19.03.2013 11:32
Quelle: schweizerbauer.ch - sda
Milchmarkt
Miba: Tieferer Umsatz - weniger Milch
Der Nordwestschweizer Milchverband MIBA verbucht für 2012 einen Jahresgewinn von 161'000 (Vorjahr: 167'000) Franken. Der Gesamtertrag sank auf 158,8 (169,9) Mio. Franken. Nach Jahren der Überproduktion war im letzten Jahr Milch plötzlich zeitweise knapp.

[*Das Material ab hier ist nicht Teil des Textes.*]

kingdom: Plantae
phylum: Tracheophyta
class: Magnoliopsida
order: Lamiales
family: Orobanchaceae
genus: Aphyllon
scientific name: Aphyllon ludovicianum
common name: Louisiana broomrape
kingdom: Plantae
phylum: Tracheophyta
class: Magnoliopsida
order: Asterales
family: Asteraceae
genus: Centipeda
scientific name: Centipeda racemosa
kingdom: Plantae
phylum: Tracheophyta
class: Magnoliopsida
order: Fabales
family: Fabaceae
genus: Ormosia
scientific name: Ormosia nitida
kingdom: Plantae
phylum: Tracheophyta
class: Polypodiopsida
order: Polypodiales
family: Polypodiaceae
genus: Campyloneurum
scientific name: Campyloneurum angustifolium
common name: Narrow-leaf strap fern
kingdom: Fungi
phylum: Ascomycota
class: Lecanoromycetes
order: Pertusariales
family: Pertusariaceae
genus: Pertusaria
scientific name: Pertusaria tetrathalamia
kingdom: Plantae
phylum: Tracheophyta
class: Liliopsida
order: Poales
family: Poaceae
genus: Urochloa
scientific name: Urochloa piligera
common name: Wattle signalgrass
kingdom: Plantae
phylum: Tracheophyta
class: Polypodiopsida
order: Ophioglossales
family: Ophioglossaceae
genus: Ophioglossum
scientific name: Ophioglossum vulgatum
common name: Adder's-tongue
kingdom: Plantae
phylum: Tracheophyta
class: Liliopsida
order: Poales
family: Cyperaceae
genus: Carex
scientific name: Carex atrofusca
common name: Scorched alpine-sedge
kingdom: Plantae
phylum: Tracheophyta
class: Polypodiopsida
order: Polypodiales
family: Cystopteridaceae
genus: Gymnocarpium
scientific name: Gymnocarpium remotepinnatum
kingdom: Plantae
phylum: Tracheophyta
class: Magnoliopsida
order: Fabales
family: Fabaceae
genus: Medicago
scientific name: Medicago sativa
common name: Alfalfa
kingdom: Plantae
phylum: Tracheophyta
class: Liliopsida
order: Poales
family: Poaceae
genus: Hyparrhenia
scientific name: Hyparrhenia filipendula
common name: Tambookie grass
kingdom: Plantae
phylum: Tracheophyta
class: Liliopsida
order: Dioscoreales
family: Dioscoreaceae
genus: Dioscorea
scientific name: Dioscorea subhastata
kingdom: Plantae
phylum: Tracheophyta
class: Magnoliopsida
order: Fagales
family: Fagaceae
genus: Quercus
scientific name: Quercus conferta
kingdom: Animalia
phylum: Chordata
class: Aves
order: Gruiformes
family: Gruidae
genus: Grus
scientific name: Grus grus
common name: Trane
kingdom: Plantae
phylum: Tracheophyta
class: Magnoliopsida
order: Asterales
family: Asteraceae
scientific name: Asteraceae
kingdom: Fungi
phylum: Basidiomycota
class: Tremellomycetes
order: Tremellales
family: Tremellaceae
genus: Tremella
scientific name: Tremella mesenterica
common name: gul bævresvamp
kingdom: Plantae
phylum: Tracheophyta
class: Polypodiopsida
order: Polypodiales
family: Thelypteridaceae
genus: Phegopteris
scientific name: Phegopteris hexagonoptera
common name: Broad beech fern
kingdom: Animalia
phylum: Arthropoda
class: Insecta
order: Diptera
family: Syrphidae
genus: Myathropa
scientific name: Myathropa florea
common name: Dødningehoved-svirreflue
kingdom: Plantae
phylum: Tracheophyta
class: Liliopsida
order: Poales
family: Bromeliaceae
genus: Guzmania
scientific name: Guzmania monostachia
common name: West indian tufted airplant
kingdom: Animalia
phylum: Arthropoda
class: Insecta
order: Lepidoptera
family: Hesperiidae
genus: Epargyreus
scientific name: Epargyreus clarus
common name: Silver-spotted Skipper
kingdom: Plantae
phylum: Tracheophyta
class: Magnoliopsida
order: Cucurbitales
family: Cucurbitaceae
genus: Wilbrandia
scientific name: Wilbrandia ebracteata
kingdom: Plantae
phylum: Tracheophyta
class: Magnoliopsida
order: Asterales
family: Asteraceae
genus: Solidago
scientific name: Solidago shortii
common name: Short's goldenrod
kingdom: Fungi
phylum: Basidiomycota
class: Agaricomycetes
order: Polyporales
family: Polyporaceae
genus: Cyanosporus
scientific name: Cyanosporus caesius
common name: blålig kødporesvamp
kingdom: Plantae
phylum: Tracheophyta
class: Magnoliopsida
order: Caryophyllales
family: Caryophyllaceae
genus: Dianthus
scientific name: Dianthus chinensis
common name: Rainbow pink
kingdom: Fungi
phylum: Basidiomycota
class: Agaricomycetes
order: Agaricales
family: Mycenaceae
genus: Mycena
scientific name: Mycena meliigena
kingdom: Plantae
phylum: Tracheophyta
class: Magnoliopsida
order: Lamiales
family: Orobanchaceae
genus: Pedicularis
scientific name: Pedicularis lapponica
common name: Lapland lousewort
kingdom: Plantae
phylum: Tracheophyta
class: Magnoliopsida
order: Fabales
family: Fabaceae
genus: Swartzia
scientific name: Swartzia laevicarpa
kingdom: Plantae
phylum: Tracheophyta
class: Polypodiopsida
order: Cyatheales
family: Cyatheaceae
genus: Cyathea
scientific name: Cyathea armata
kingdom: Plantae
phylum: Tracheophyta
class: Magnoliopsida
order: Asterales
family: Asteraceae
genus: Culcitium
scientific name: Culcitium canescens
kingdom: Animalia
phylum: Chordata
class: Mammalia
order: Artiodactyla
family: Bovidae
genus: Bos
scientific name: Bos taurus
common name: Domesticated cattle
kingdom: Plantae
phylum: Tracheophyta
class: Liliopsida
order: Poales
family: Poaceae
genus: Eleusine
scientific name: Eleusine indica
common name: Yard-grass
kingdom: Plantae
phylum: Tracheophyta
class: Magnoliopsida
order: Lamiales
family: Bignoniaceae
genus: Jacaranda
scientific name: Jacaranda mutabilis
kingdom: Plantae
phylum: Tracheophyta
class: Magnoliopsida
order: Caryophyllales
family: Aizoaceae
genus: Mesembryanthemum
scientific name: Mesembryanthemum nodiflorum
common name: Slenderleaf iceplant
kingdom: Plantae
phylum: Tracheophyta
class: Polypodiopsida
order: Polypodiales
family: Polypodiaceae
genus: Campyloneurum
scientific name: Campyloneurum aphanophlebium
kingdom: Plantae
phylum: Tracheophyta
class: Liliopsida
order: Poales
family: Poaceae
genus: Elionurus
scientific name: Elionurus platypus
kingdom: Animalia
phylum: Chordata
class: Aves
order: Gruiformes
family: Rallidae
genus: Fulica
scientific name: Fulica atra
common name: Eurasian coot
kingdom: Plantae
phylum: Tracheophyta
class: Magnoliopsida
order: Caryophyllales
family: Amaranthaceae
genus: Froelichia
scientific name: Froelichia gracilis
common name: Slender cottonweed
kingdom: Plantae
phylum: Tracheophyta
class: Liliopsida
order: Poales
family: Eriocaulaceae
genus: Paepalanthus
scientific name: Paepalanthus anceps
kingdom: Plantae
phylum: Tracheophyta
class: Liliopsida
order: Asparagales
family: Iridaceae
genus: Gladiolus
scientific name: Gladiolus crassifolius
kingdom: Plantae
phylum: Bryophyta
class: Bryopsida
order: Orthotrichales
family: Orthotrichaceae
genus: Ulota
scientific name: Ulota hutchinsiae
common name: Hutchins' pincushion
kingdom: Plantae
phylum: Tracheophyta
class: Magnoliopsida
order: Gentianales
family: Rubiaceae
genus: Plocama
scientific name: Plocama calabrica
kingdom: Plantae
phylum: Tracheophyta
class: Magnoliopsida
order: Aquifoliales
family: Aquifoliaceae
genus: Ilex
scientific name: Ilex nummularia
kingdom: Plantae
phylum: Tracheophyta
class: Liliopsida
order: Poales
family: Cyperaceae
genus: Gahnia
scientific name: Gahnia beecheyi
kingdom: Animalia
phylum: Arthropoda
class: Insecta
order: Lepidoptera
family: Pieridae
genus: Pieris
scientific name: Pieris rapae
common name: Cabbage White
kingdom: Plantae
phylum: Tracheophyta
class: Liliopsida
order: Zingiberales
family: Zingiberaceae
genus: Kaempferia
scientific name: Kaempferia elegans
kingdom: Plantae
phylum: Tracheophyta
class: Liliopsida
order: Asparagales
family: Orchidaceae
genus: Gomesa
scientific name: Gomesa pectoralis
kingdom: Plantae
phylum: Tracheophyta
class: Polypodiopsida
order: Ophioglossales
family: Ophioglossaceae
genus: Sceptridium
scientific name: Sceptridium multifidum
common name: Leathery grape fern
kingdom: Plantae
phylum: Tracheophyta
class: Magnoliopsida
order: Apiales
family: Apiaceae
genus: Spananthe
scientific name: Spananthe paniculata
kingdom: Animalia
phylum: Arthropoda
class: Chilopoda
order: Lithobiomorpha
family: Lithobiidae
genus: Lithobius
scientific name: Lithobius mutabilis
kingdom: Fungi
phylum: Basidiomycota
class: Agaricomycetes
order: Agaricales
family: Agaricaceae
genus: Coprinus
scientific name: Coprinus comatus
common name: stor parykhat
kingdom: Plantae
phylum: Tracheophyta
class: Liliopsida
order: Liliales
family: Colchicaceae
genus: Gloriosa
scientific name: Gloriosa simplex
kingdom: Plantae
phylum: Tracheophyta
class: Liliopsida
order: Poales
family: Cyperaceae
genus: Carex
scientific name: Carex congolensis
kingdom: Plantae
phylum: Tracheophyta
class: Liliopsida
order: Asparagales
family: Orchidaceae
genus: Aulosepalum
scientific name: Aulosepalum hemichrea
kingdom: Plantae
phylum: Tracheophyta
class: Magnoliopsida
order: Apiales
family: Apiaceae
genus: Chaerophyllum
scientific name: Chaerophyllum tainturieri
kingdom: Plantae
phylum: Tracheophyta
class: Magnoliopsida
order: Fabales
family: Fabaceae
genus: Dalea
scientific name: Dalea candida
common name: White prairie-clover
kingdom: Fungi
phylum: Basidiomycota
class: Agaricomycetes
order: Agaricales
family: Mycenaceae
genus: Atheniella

Die Milchproduktion angeschlossener Bauernhöfe und Genossenschaften sank um 3,5 Prozent auf 248,8 Mio. Kilogramm. Als Hauptursachen nennt der am Dienstag publizierte Jahresbericht schlechte Raufutterqualität, deutlich gestiegene Kraftfutterkosten, tiefe Milchpreise sowie in den Freibergen Weideschäden durch Mäuse.

Elsa grösster Abnehmer

Auf die Engpässe reagiert hat die MIBA mit einer Umstellung auf eine flexiblere Mengensteuerung pro Monat. Auch bei der Biomilch sank die MIBA-Produktionsmenge im Jurabogen leicht auf rund 13 Mio. Kilo - dies indes entgegen dem nationalen Trend.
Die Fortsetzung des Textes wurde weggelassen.